[Saved data entries]

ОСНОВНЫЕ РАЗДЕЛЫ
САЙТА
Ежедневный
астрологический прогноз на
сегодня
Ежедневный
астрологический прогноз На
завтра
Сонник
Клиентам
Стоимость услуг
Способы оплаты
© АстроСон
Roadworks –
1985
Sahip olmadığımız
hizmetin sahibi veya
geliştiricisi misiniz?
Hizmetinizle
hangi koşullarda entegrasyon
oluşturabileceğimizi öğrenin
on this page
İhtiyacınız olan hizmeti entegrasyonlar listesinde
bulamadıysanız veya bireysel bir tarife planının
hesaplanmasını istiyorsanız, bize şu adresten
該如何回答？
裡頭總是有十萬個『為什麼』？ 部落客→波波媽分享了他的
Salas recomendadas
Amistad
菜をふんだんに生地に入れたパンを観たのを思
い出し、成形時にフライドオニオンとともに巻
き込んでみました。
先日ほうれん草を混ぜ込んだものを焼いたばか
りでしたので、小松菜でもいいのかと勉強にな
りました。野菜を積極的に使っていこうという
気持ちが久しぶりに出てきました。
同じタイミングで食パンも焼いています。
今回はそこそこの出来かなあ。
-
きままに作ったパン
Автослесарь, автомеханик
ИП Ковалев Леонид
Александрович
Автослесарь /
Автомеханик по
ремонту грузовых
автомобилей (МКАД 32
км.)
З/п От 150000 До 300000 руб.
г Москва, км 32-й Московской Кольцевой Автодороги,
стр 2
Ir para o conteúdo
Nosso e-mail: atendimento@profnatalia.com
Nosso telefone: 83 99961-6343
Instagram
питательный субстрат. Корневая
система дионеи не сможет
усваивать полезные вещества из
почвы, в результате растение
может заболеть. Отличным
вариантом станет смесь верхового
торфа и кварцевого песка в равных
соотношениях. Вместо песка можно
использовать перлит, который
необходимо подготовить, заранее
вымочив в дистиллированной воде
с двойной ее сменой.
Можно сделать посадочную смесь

Requirement:
Format the lines above as a JSON list of strings, one string per line, with blank lines omitted.

Result of this task:
[
  "ОСНОВНЫЕ РАЗДЕЛЫ",
  "САЙТА",
  "Ежедневный",
  "астрологический прогноз на",
  "сегодня",
  "Ежедневный",
  "астрологический прогноз На",
  "завтра",
  "Сонник",
  "Клиентам",
  "Стоимость услуг",
  "Способы оплаты",
  "© АстроСон",
  "Roadworks –",
  "1985",
  "Sahip olmadığımız",
  "hizmetin sahibi veya",
  "geliştiricisi misiniz?",
  "Hizmetinizle",
  "hangi koşullarda entegrasyon",
  "oluşturabileceğimizi öğrenin",
  "on this page",
  "İhtiyacınız olan hizmeti entegrasyonlar listesinde",
  "bulamadıysanız veya bireysel bir tarife planının",
  "hesaplanmasını istiyorsanız, bize şu adresten",
  "該如何回答？",
  "裡頭總是有十萬個『為什麼』？ 部落客→波波媽分享了他的",
  "Salas recomendadas",
  "Amistad",
  "菜をふんだんに生地に入れたパンを観たのを思",
  "い出し、成形時にフライドオニオンとともに巻",
  "き込んでみました。",
  "先日ほうれん草を混ぜ込んだものを焼いたばか",
  "りでしたので、小松菜でもいいのかと勉強にな",
  "りました。野菜を積極的に使っていこうという",
  "気持ちが久しぶりに出てきました。",
  "同じタイミングで食パンも焼いています。",
  "今回はそこそこの出来かなあ。",
  "-",
  "きままに作ったパン",
  "Автослесарь, автомеханик",
  "ИП Ковалев Леонид",
  "Александрович",
  "Автослесарь /",
  "Автомеханик по",
  "ремонту грузовых",
  "автомобилей (МКАД 32",
  "км.)",
  "З/п От 150000 До 300000 руб.",
  "г Москва, км 32-й Московской Кольцевой Автодороги,",
  "стр 2",
  "Ir para o conteúdo",
  "Nosso e-mail: atendimento@profnatalia.com",
  "Nosso telefone: 83 99961-6343",
  "Instagram",
  "питательный субстрат. Корневая",
  "система дионеи не сможет",
  "усваивать полезные вещества из",
  "почвы, в результате растение",
  "может заболеть. Отличным",
  "вариантом станет смесь верхового",
  "торфа и кварцевого песка в равных",
  "соотношениях. Вместо песка можно",
  "использовать перлит, который",
  "необходимо подготовить, заранее",
  "вымочив в дистиллированной воде",
  "с двойной ее сменой.",
  "Можно сделать посадочную смесь"
]